Sous les règnes de Philippe le Bel et de ses trois fils, ainsi que pendant la première année du règne de Philippe VI de Valois, le connétable de France fut Gaucher de Châtillon, comte de Porcien, qui devait mourir octogénaire en 1329.

Le chancelier de France, assisté d’un vice-chancelier et de notaires qui étaient des clercs de la chapelle royale, avait charge de préparer la rédaction des actes et d’y apposer le sceau royal dont il était gardien, d’où son titre également de garde des Sceaux. Il siégeait au Conseil étroit et à l’Assemblée des pairs. Il était le chef de la magistrature, présidait toutes les commissions judiciaires et portait la parole au nom du roi dans les lits de justice.

Le chancelier, par tradition, était un ecclésiastique. Lorsque, en 1307, Philippe le Bel destitua son chancelier, l’évêque de Narbonne, et remit les sceaux à Guillaume de Nogaret, celui-ci, n’étant pas homme d’Église, ne reçut pas le titre de chancelier mais celui créé à son intention de « secrétaire général du royaume », tandis que Marigny était fait « coadjuteur et recteur général du royaume ».

Le chancelier de Louis X fut, dès le commencement de l’année 1315, Étienne de Mornay, chanoine d’Auxerre et de Soissons, précédemment chancelier du comte de Valois.

Le souverain maître de l’hôtel, appelé plus tard grand maître de France, commandait à tout le personnel noble et roturier au service du souverain ; il avait sous ses ordres l’argentier, qui tenait les comptes de la maison royale et l’inventaire du mobilier, des étoffes et de la garde-robe. Il siégeait au Conseil.

Venaient ensuite, parmi les grands officiers de la couronne : le grand maître des arbalétriers, qui dépendait du connétable, et le grand chambellan.

Le grand chambellan avait soin des armes et vêtements du roi ; il devait se tenir auprès de lui tant de jour que de nuit « quand la reine n’y était pas ». Il avait la garde du sceau secret, pouvait recevoir les hommages au nom du roi et faire prêter serment de fidélité. Il organisait les cérémonies où le roi armait de nouveaux chevaliers, administrait la cassette privée, assistait à l’assemblée des pairs. Parce qu’il était chargé de la garde-robe royale, il avait juridiction sur les merciers et tous les métiers du vêtement, et commandait au fonctionnaire nommé « roi des merciers » qui vérifiait les poids et mesures, balances et aunages.

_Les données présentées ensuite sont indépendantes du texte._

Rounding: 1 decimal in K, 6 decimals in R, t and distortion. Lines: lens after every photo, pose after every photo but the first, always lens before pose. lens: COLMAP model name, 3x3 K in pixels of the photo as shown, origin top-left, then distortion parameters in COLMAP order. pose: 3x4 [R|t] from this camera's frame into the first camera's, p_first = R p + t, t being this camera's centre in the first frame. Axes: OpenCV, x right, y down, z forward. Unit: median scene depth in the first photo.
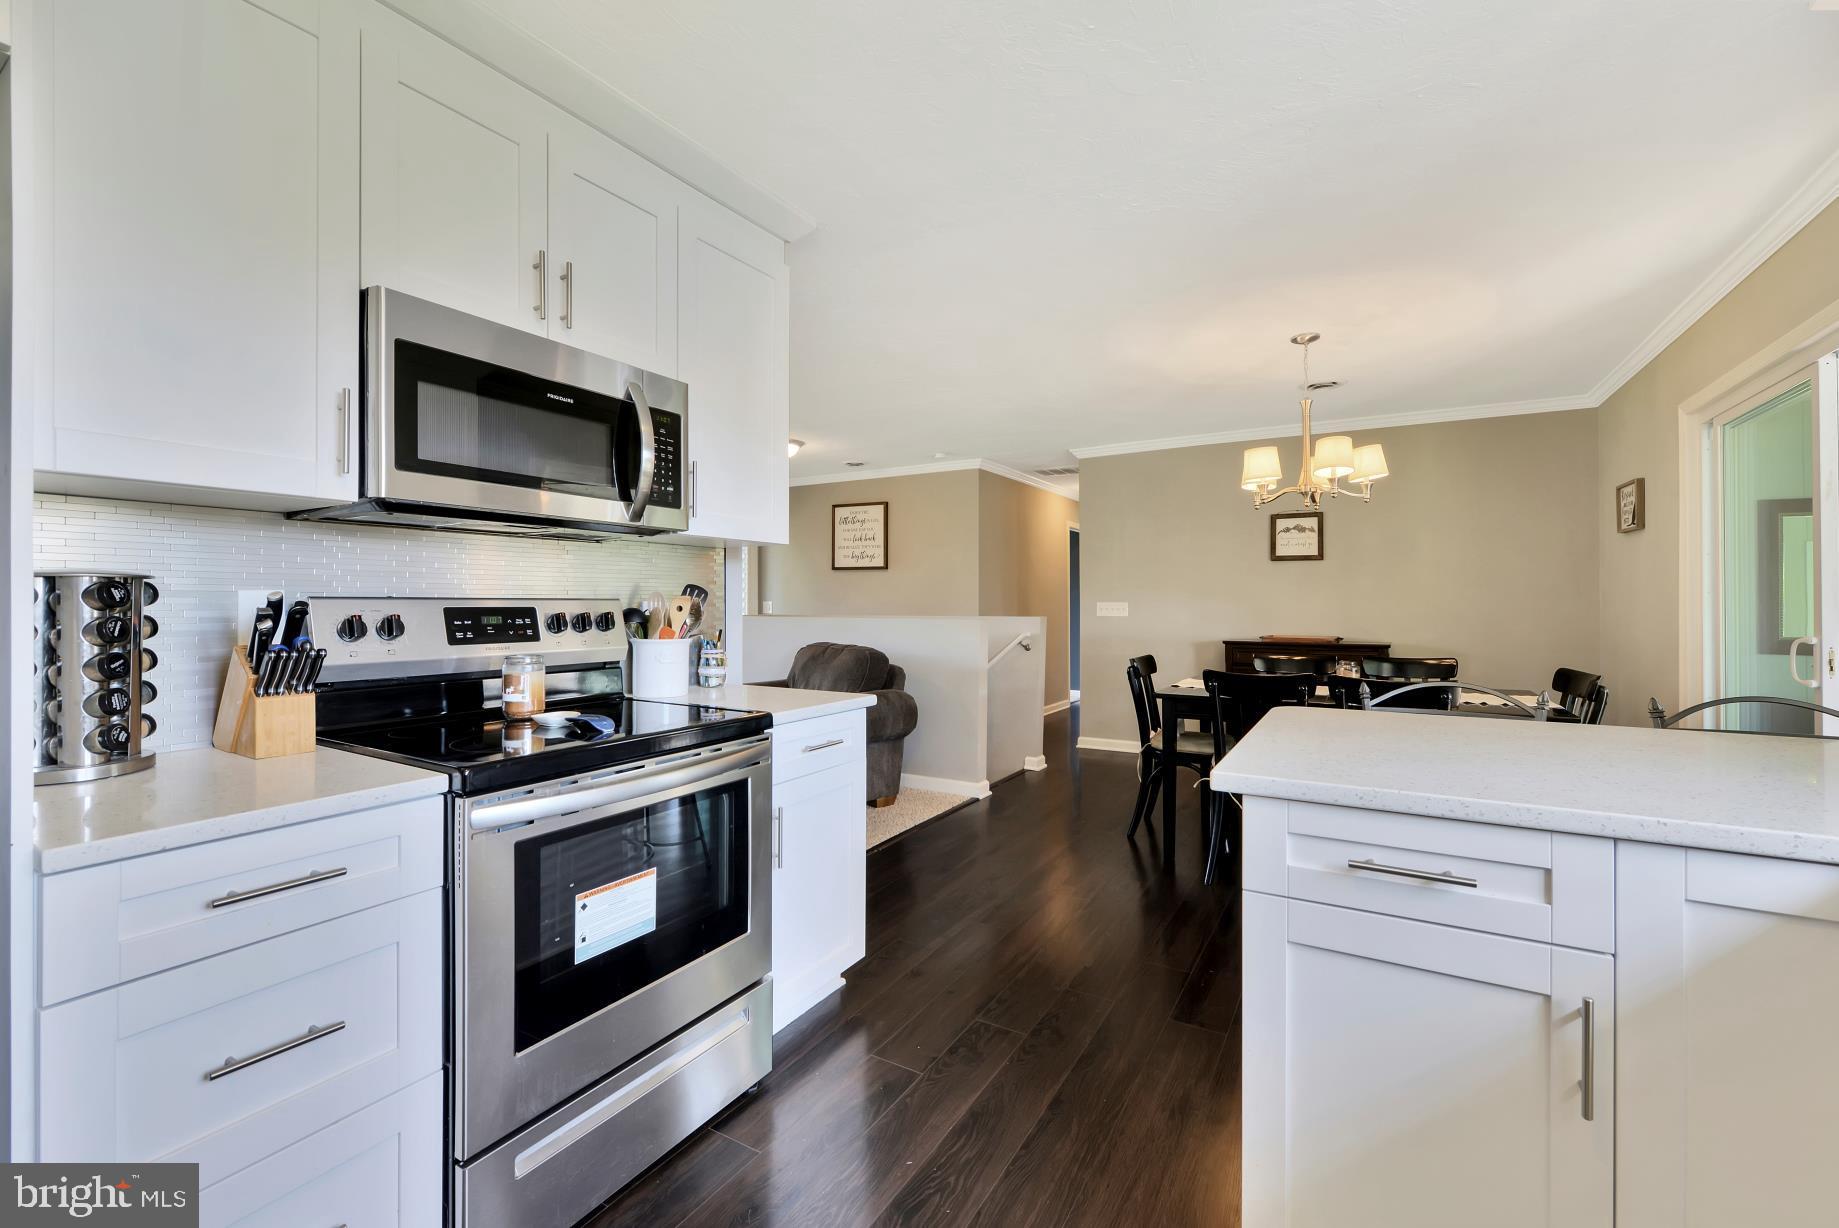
lens RADIAL K [[768.4, 0, 921.9], [0, 768.4, 602.0], [0, 0, 1]] dist [-0.002462, -0.000071]
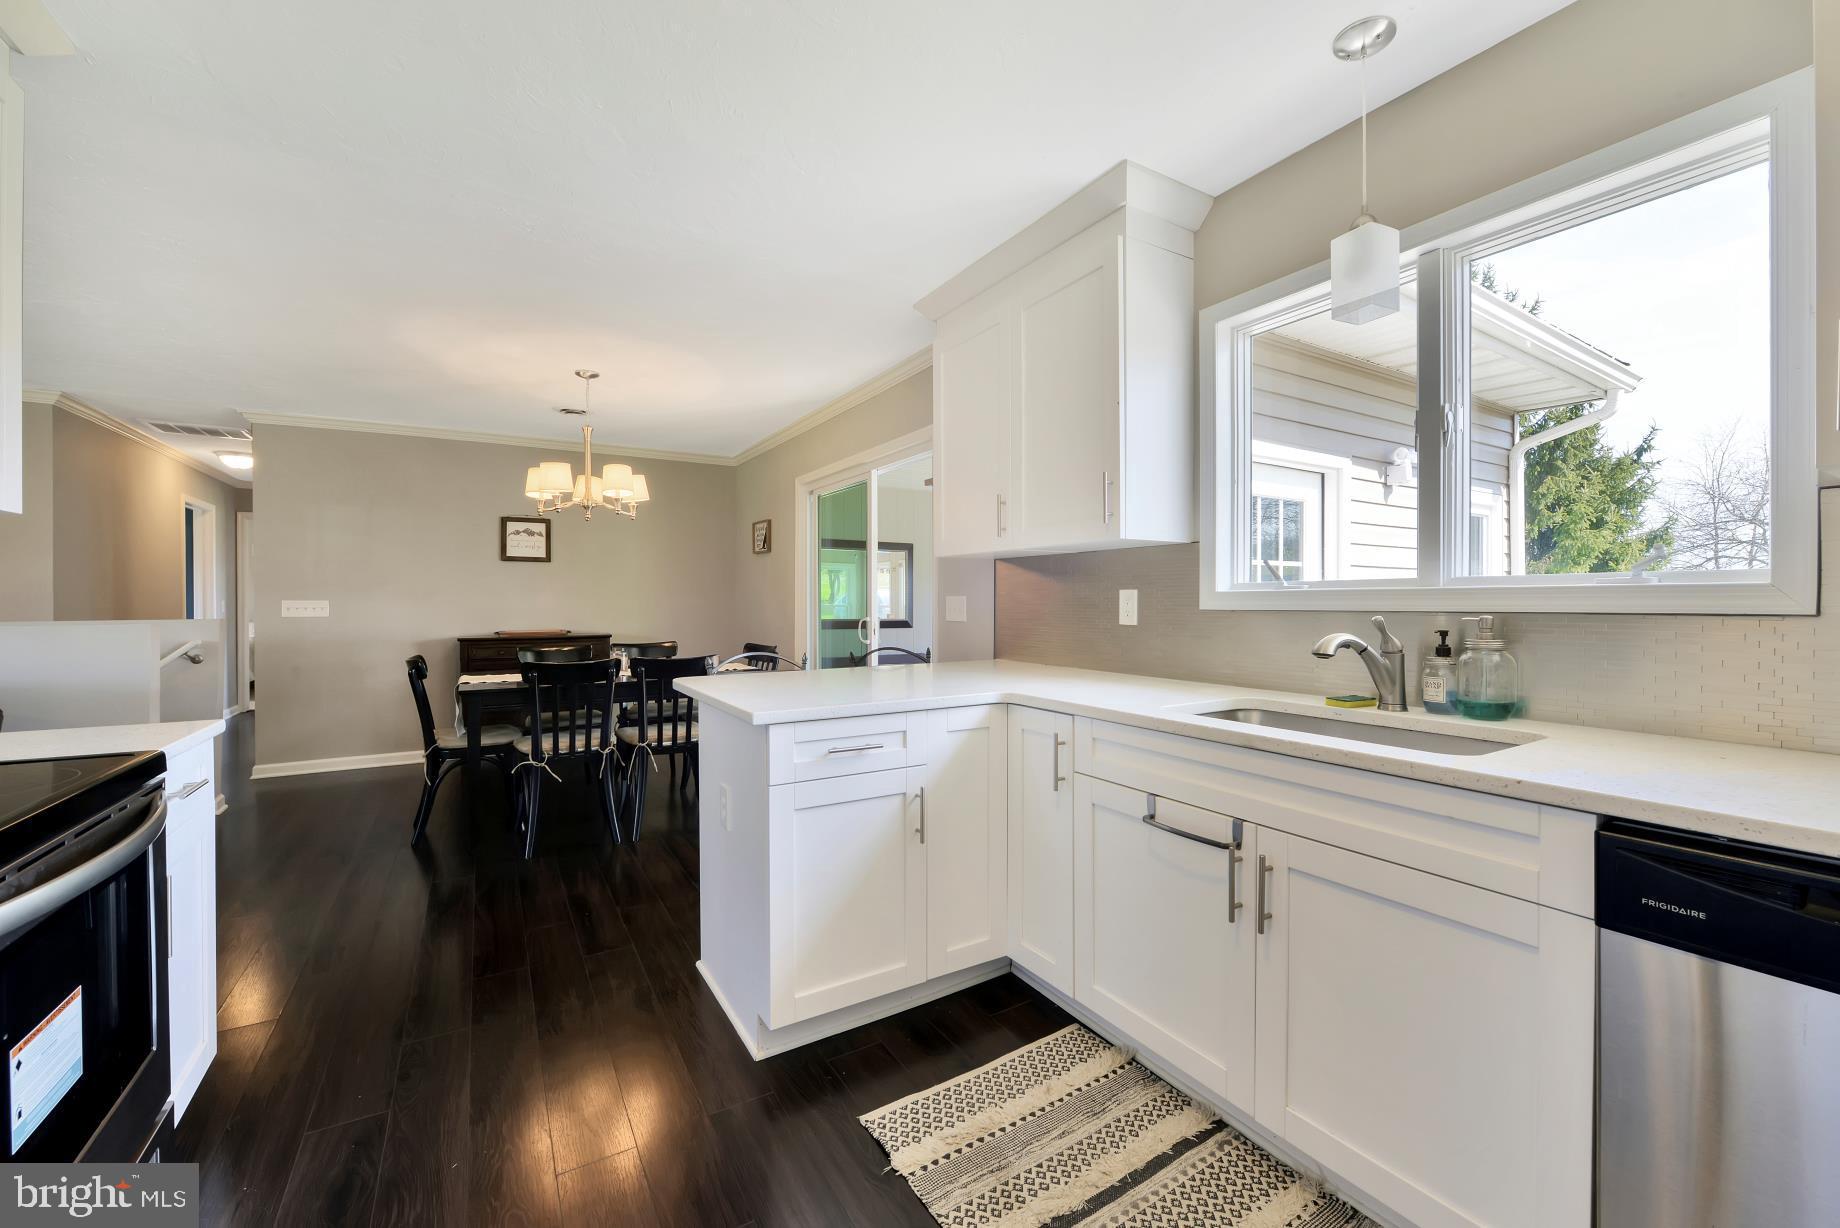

D’autres charges enfin, survivance de fonctions tombées en désuétude, n’étaient plus qu’honorifiques mais donnaient toutefois accès au Conseil du roi ; telles étaient les charges de grand chambrier, grand bouteiller et grand panetier, tenues respectivement à l’époque qui nous occupe par Louis Ier de Bourbon, le comte de Châtillon Saint-Paul, et Bouchard de Montmorency.